> [Task prompt] Within the entries below, please retype exactly the lines starting with the line that has "16: (933, 352, 16.76)" and going on through the line that has "38: (875, 494, 16.49)", but not the pictures.

◆ ◆ ◆ ◆ ◆

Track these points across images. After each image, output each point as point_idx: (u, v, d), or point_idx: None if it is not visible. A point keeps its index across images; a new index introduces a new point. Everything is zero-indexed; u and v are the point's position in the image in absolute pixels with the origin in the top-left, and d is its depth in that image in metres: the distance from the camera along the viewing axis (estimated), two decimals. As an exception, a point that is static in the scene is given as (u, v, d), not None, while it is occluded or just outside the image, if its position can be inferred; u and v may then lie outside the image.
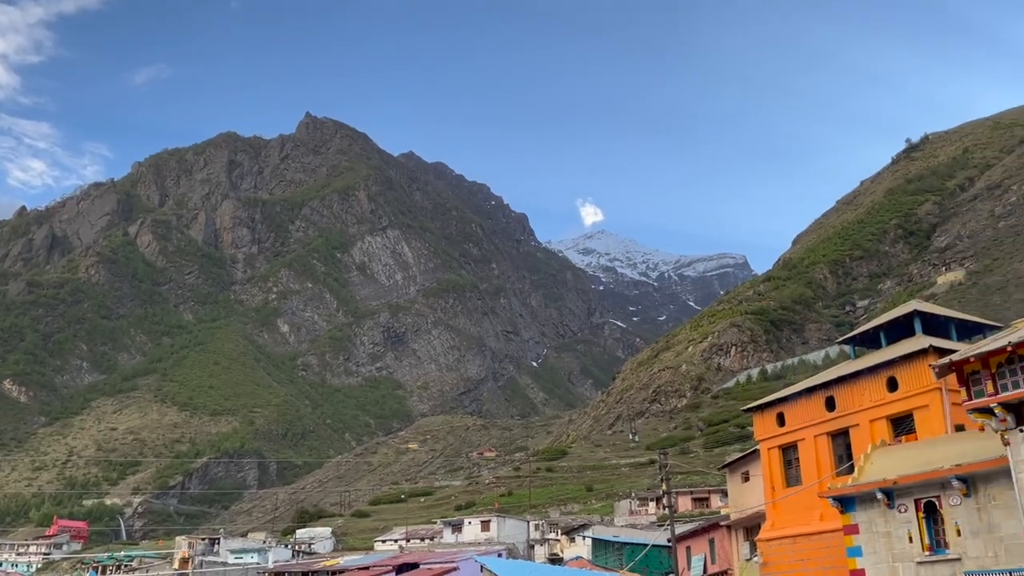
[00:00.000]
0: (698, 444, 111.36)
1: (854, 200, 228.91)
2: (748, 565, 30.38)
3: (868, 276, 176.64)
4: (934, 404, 22.29)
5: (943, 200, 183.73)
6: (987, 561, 17.63)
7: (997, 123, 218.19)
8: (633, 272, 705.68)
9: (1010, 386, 16.65)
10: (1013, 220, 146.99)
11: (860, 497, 20.76)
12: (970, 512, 18.36)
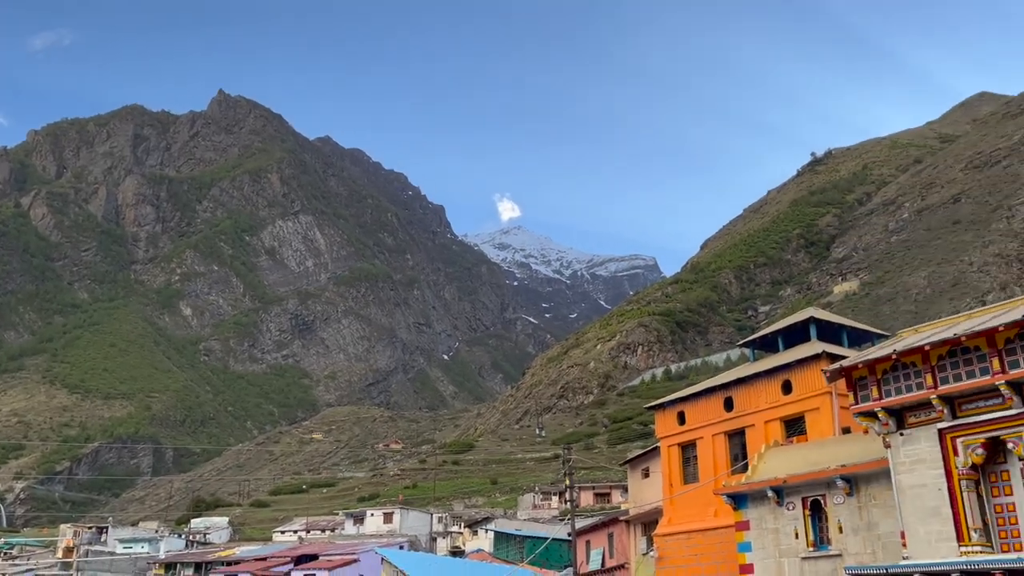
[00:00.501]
0: (602, 440, 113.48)
1: (761, 209, 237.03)
2: (644, 559, 31.13)
3: (771, 283, 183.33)
4: (824, 407, 23.33)
5: (843, 213, 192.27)
6: (865, 557, 18.58)
7: (895, 142, 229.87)
8: (547, 269, 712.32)
9: (893, 392, 17.55)
10: (905, 235, 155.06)
11: (752, 495, 21.56)
12: (852, 511, 19.32)
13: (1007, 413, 15.68)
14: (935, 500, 16.56)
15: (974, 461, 16.14)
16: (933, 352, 16.76)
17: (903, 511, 17.12)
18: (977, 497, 16.19)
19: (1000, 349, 15.72)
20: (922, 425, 17.16)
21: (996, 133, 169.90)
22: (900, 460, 17.41)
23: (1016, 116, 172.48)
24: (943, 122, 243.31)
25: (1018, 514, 15.82)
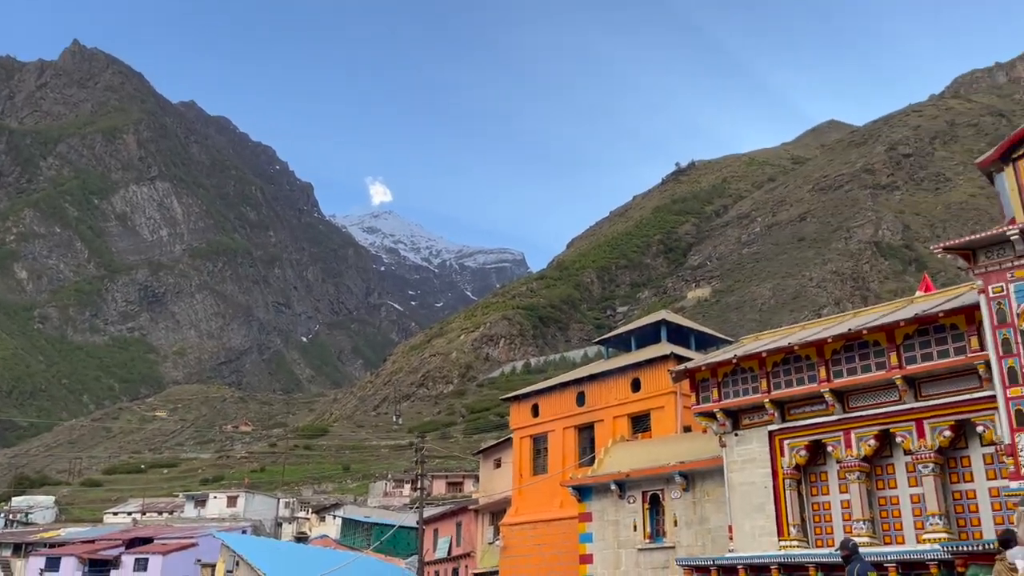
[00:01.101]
0: (459, 430, 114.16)
1: (626, 213, 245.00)
2: (490, 548, 31.56)
3: (630, 284, 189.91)
4: (669, 406, 24.43)
5: (701, 223, 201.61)
6: (695, 550, 19.61)
7: (752, 160, 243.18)
8: (416, 256, 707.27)
9: (731, 394, 18.57)
10: (755, 248, 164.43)
11: (596, 487, 22.28)
12: (687, 505, 20.34)
13: (829, 419, 16.92)
14: (761, 497, 17.67)
15: (798, 462, 17.33)
16: (769, 359, 17.85)
17: (732, 507, 18.17)
18: (798, 496, 17.40)
19: (827, 359, 16.92)
20: (755, 427, 18.25)
21: (841, 159, 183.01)
22: (733, 459, 18.45)
23: (860, 145, 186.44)
24: (796, 145, 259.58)
25: (832, 512, 17.14)
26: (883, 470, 16.55)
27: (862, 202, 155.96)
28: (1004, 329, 13.41)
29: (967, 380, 15.00)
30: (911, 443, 15.65)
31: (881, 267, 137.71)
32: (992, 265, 13.83)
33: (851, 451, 16.44)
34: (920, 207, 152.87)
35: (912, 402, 15.77)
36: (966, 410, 14.98)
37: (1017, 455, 12.87)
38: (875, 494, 16.49)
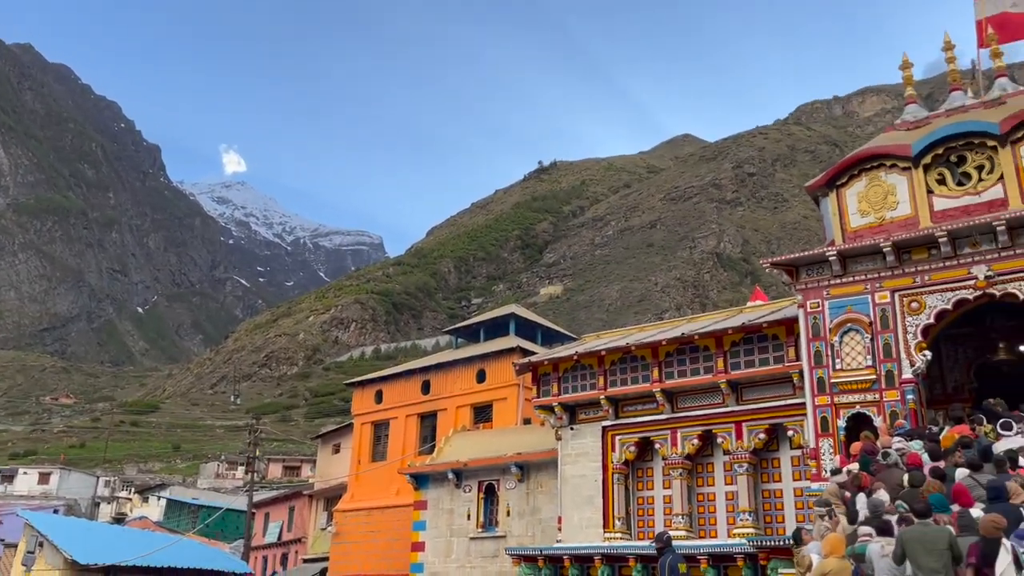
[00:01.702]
0: (301, 413, 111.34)
1: (487, 206, 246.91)
2: (323, 534, 31.01)
3: (486, 277, 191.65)
4: (511, 398, 24.87)
5: (558, 222, 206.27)
6: (526, 539, 20.08)
7: (611, 165, 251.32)
8: (268, 232, 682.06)
9: (570, 389, 19.13)
10: (607, 250, 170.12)
11: (434, 476, 22.35)
12: (521, 496, 20.78)
13: (659, 417, 17.77)
14: (591, 490, 18.31)
15: (627, 457, 18.09)
16: (608, 357, 18.52)
17: (563, 498, 18.73)
18: (625, 490, 18.17)
19: (661, 361, 17.76)
20: (590, 422, 18.89)
21: (692, 172, 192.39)
22: (567, 452, 19.02)
23: (710, 160, 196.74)
24: (652, 154, 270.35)
25: (655, 506, 18.02)
26: (703, 468, 17.56)
27: (708, 215, 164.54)
28: (817, 342, 14.51)
29: (783, 387, 16.16)
30: (730, 444, 16.69)
31: (720, 277, 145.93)
32: (812, 282, 14.93)
33: (676, 449, 17.34)
34: (759, 224, 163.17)
35: (734, 405, 16.82)
36: (780, 415, 16.15)
37: (820, 459, 13.96)
38: (695, 490, 17.47)
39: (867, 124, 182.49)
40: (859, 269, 14.49)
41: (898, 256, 14.01)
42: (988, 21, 15.63)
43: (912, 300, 13.86)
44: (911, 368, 13.52)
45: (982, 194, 13.63)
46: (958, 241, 13.52)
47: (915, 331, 13.66)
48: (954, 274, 13.52)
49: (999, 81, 14.88)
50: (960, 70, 15.76)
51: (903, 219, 14.21)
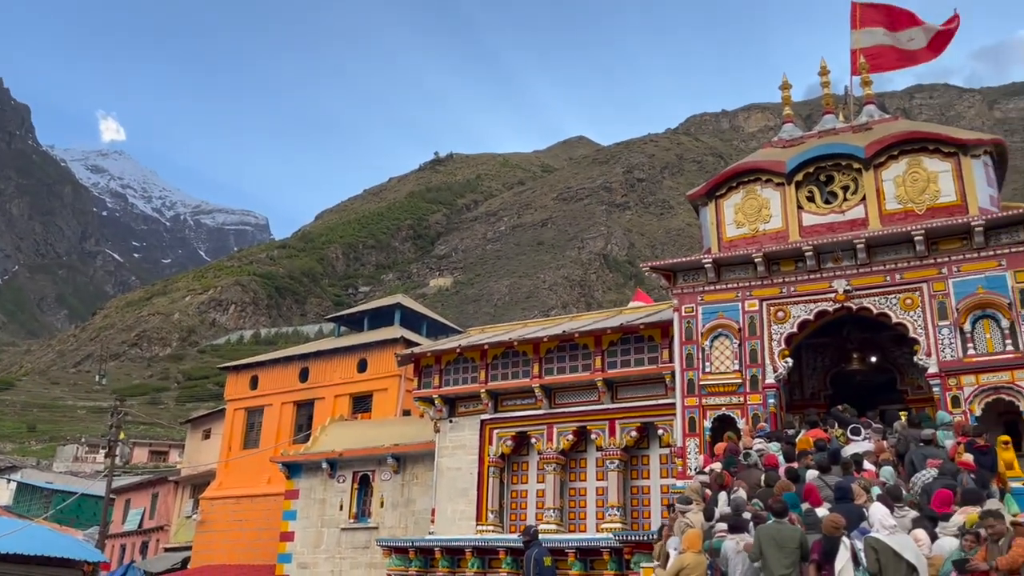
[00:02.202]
0: (172, 397, 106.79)
1: (380, 193, 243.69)
2: (187, 522, 29.86)
3: (375, 265, 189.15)
4: (392, 388, 24.67)
5: (451, 214, 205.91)
6: (398, 531, 19.97)
7: (506, 161, 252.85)
8: (146, 205, 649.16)
9: (451, 382, 19.15)
10: (498, 245, 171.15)
11: (307, 465, 21.89)
12: (396, 487, 20.64)
13: (536, 412, 18.02)
14: (466, 483, 18.39)
15: (504, 451, 18.27)
16: (491, 351, 18.63)
17: (438, 490, 18.74)
18: (500, 483, 18.35)
19: (542, 357, 18.02)
20: (469, 415, 18.96)
21: (584, 174, 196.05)
22: (445, 444, 19.03)
23: (603, 163, 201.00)
24: (547, 154, 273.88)
25: (528, 500, 18.28)
26: (576, 463, 17.94)
27: (597, 216, 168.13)
28: (689, 345, 15.07)
29: (656, 387, 16.69)
30: (603, 440, 17.12)
31: (606, 278, 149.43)
32: (687, 288, 15.49)
33: (552, 444, 17.64)
34: (645, 228, 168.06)
35: (609, 403, 17.26)
36: (651, 414, 16.68)
37: (686, 457, 14.52)
38: (567, 485, 17.83)
39: (751, 139, 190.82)
40: (732, 277, 15.14)
41: (768, 267, 14.72)
42: (862, 51, 16.61)
43: (778, 309, 14.60)
44: (774, 374, 14.24)
45: (846, 213, 14.49)
46: (822, 256, 14.33)
47: (780, 339, 14.40)
48: (817, 287, 14.33)
49: (867, 108, 15.85)
50: (834, 95, 16.71)
51: (774, 232, 14.94)
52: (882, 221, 14.05)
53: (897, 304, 13.64)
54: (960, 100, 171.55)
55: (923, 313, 13.36)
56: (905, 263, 13.74)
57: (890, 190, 14.18)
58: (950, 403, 12.68)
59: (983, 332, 12.91)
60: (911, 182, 14.03)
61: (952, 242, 13.47)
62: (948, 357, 12.95)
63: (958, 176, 13.73)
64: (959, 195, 13.64)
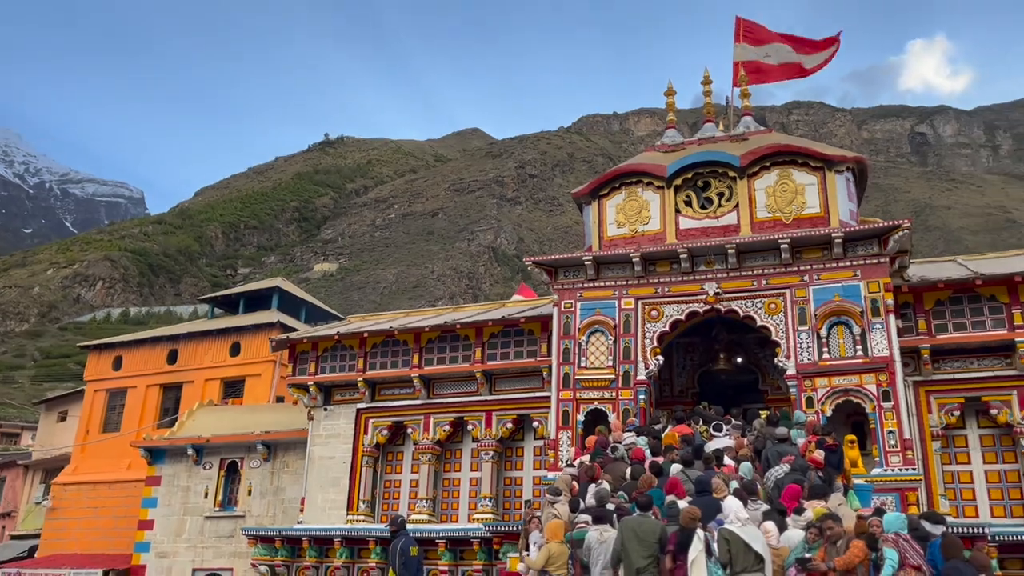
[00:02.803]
0: (27, 375, 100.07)
1: (266, 172, 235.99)
2: (36, 508, 28.08)
3: (257, 247, 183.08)
4: (266, 374, 23.97)
5: (340, 198, 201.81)
6: (266, 520, 19.43)
7: (399, 148, 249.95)
8: (7, 171, 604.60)
9: (328, 369, 18.77)
10: (387, 233, 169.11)
11: (171, 451, 20.98)
12: (265, 475, 20.06)
13: (414, 402, 17.91)
14: (339, 472, 18.08)
15: (379, 440, 18.06)
16: (370, 339, 18.38)
17: (309, 479, 18.34)
18: (373, 472, 18.14)
19: (422, 347, 17.92)
20: (345, 403, 18.64)
21: (477, 167, 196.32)
22: (318, 432, 18.64)
23: (496, 157, 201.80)
24: (440, 144, 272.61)
25: (402, 490, 18.14)
26: (452, 454, 17.96)
27: (488, 210, 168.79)
28: (567, 340, 15.33)
29: (533, 380, 16.90)
30: (480, 431, 17.20)
31: (494, 271, 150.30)
32: (568, 284, 15.75)
33: (428, 434, 17.57)
34: (535, 224, 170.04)
35: (487, 395, 17.34)
36: (528, 406, 16.88)
37: (558, 449, 14.77)
38: (441, 475, 17.82)
39: (640, 142, 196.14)
40: (611, 276, 15.50)
41: (645, 267, 15.15)
42: (743, 64, 17.32)
43: (652, 308, 15.06)
44: (646, 371, 14.69)
45: (720, 219, 15.09)
46: (696, 259, 14.87)
47: (652, 337, 14.85)
48: (689, 288, 14.86)
49: (745, 119, 16.55)
50: (716, 104, 17.36)
51: (653, 234, 15.39)
52: (753, 228, 14.71)
53: (762, 308, 14.32)
54: (833, 119, 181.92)
55: (785, 317, 14.09)
56: (771, 269, 14.44)
57: (761, 199, 14.86)
58: (805, 403, 13.43)
59: (837, 337, 13.74)
60: (781, 192, 14.75)
61: (814, 252, 14.26)
62: (805, 360, 13.72)
63: (823, 189, 14.54)
64: (823, 207, 14.44)
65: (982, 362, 14.13)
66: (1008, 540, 12.53)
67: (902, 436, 12.88)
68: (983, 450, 14.20)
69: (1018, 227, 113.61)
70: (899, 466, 12.71)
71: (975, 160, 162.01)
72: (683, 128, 17.24)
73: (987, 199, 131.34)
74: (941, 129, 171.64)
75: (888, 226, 13.77)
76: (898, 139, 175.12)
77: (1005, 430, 13.92)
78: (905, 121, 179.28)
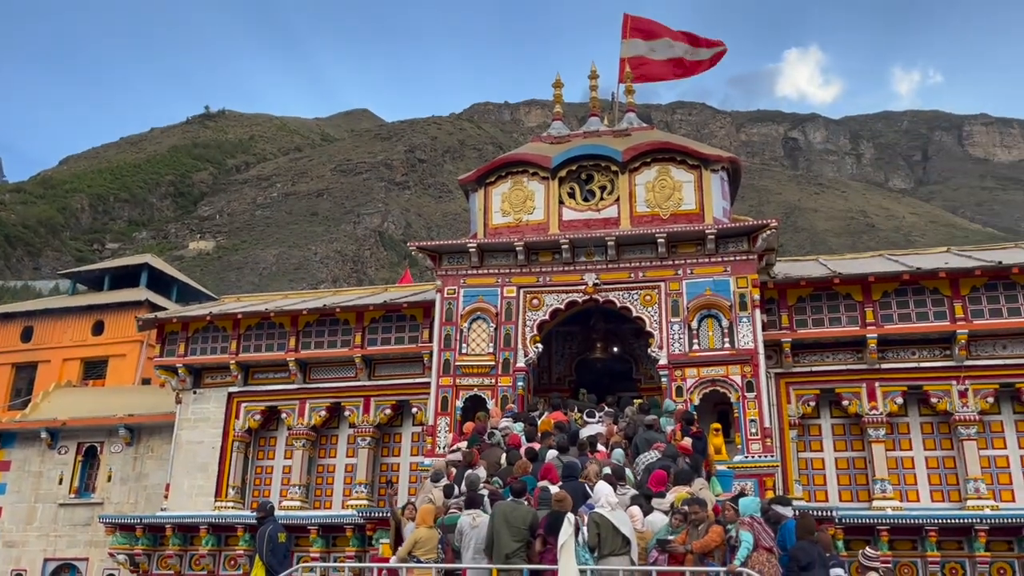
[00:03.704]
0: None
1: (139, 143, 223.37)
2: None
3: (128, 221, 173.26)
4: (131, 355, 22.85)
5: (220, 174, 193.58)
6: (127, 507, 18.56)
7: (284, 125, 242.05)
8: None
9: (199, 351, 18.06)
10: (269, 212, 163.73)
11: (22, 434, 19.72)
12: (127, 460, 19.14)
13: (289, 387, 17.48)
14: (207, 457, 17.45)
15: (251, 425, 17.53)
16: (244, 321, 17.78)
17: (175, 465, 17.62)
18: (244, 458, 17.60)
19: (300, 330, 17.50)
20: (216, 387, 18.00)
21: (366, 148, 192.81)
22: (187, 416, 17.92)
23: (385, 139, 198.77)
24: (328, 123, 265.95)
25: (274, 476, 17.68)
26: (328, 440, 17.64)
27: (376, 193, 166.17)
28: (449, 327, 15.33)
29: (414, 366, 16.81)
30: (357, 417, 16.98)
31: (380, 256, 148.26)
32: (452, 270, 15.73)
33: (303, 420, 17.21)
34: (423, 209, 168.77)
35: (366, 380, 17.13)
36: (407, 392, 16.78)
37: (436, 436, 14.77)
38: (316, 461, 17.48)
39: (530, 133, 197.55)
40: (494, 263, 15.59)
41: (528, 256, 15.32)
42: (629, 61, 17.73)
43: (534, 297, 15.26)
44: (525, 358, 14.87)
45: (602, 211, 15.42)
46: (577, 250, 15.16)
47: (533, 325, 15.06)
48: (570, 278, 15.14)
49: (629, 115, 16.96)
50: (603, 99, 17.71)
51: (536, 223, 15.57)
52: (632, 222, 15.12)
53: (638, 300, 14.76)
54: (714, 120, 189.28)
55: (659, 309, 14.57)
56: (648, 263, 14.89)
57: (641, 194, 15.29)
58: (675, 392, 13.96)
59: (707, 330, 14.33)
60: (659, 188, 15.22)
61: (689, 247, 14.80)
62: (676, 351, 14.24)
63: (699, 187, 15.09)
64: (698, 204, 15.00)
65: (836, 356, 15.09)
66: (853, 523, 13.49)
67: (763, 425, 13.58)
68: (834, 438, 15.18)
69: (877, 231, 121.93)
70: (759, 453, 13.40)
71: (841, 167, 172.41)
72: (572, 121, 17.52)
73: (850, 204, 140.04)
74: (812, 136, 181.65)
75: (757, 225, 14.46)
76: (772, 143, 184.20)
77: (855, 420, 14.91)
78: (779, 126, 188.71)
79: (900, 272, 14.74)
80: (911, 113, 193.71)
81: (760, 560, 8.07)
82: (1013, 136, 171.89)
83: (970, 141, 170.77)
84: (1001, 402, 14.52)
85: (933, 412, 14.66)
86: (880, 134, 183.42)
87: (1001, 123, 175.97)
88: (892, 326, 14.67)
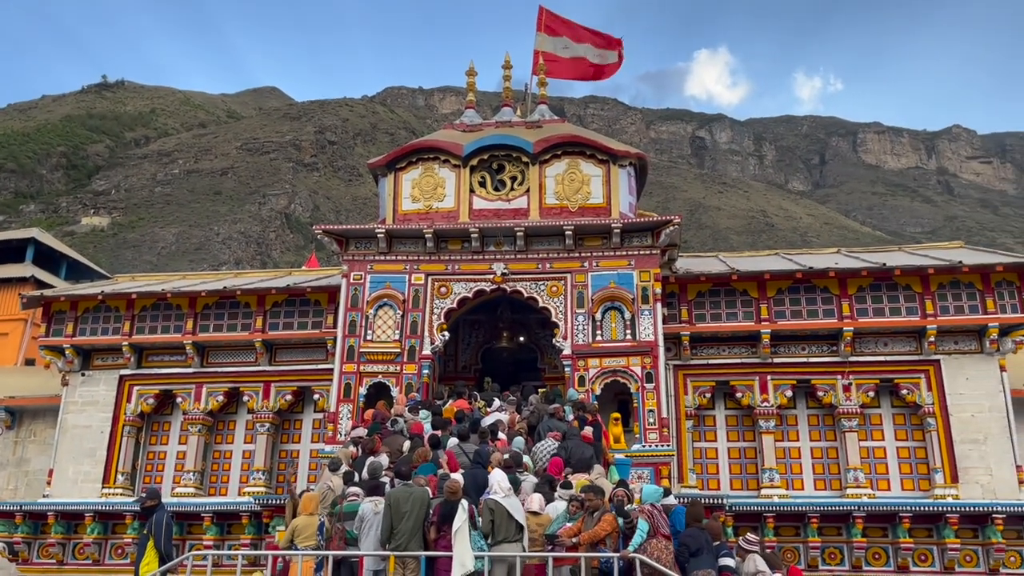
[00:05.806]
0: None
1: (29, 111, 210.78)
2: None
3: (15, 193, 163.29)
4: (14, 333, 21.69)
5: (116, 148, 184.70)
6: (6, 494, 17.65)
7: (188, 99, 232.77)
8: None
9: (89, 332, 17.27)
10: (169, 189, 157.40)
11: None
12: (7, 445, 18.19)
13: (185, 371, 16.92)
14: (95, 442, 16.73)
15: (144, 409, 16.89)
16: (139, 302, 17.11)
17: (60, 450, 16.83)
18: (135, 443, 16.95)
19: (198, 312, 16.95)
20: (107, 369, 17.27)
21: (273, 128, 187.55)
22: (73, 399, 17.13)
23: (294, 119, 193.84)
24: (234, 99, 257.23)
25: (167, 462, 17.09)
26: (225, 425, 17.17)
27: (283, 173, 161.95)
28: (354, 312, 15.15)
29: (317, 352, 16.52)
30: (256, 403, 16.58)
31: (286, 238, 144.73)
32: (359, 255, 15.53)
33: (199, 404, 16.70)
34: (332, 192, 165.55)
35: (266, 365, 16.74)
36: (309, 378, 16.48)
37: (338, 422, 14.59)
38: (212, 447, 16.99)
39: (444, 119, 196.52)
40: (403, 250, 15.48)
41: (437, 244, 15.28)
42: (543, 55, 17.85)
43: (442, 285, 15.24)
44: (431, 346, 14.85)
45: (512, 201, 15.52)
46: (486, 239, 15.21)
47: (440, 313, 15.04)
48: (479, 267, 15.19)
49: (541, 107, 17.10)
50: (516, 90, 17.79)
51: (447, 211, 15.54)
52: (541, 213, 15.27)
53: (545, 290, 14.94)
54: (625, 116, 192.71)
55: (565, 300, 14.80)
56: (556, 254, 15.09)
57: (551, 186, 15.46)
58: (577, 382, 14.21)
59: (610, 322, 14.64)
60: (569, 181, 15.42)
61: (595, 240, 15.06)
62: (580, 341, 14.50)
63: (607, 181, 15.37)
64: (606, 199, 15.28)
65: (732, 350, 15.66)
66: (742, 510, 14.07)
67: (660, 415, 13.99)
68: (728, 429, 15.76)
69: (776, 230, 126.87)
70: (656, 442, 13.81)
71: (744, 167, 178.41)
72: (486, 110, 17.54)
73: (752, 203, 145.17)
74: (718, 135, 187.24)
75: (660, 220, 14.84)
76: (680, 141, 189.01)
77: (747, 411, 15.52)
78: (687, 125, 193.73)
79: (794, 271, 15.40)
80: (811, 118, 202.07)
81: (658, 547, 8.31)
82: (903, 145, 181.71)
83: (864, 148, 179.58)
84: (881, 396, 15.37)
85: (819, 405, 15.40)
86: (782, 137, 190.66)
87: (892, 132, 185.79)
88: (785, 322, 15.31)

◆ ◆ ◆ ◆ ◆

> [Response for this exercise]
16: (933, 352, 16.76)
17: (903, 511, 17.12)
18: (977, 497, 16.19)
19: (1000, 349, 15.72)
20: (922, 425, 17.16)
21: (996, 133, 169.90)
22: (900, 460, 17.41)
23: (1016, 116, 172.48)
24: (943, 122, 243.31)
25: (1018, 514, 15.82)
[00:01.101]
0: (459, 430, 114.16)
1: (626, 213, 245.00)
2: (490, 548, 31.56)
3: (630, 284, 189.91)
4: (669, 406, 24.43)
5: (701, 223, 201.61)
6: (695, 550, 19.61)
7: (752, 160, 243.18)
8: (416, 256, 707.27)
9: (731, 394, 18.57)
10: (755, 248, 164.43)
11: (596, 487, 22.28)
12: (687, 505, 20.34)
13: (829, 419, 16.92)
14: (761, 497, 17.67)
15: (798, 462, 17.33)
16: (769, 359, 17.85)
17: (732, 507, 18.17)
18: (798, 496, 17.40)
19: (827, 359, 16.92)
20: (755, 427, 18.25)
21: (841, 159, 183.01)
22: (733, 459, 18.45)
23: (860, 145, 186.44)
24: (796, 145, 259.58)
25: (832, 512, 17.14)
26: (883, 470, 16.55)
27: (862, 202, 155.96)
28: (1004, 329, 13.41)
29: (967, 380, 15.00)
30: (911, 443, 15.65)
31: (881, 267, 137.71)
32: (992, 265, 13.83)
33: (851, 451, 16.44)
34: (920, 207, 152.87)
35: (912, 402, 15.77)
36: (966, 410, 14.98)
37: (1017, 455, 12.87)
38: (875, 494, 16.49)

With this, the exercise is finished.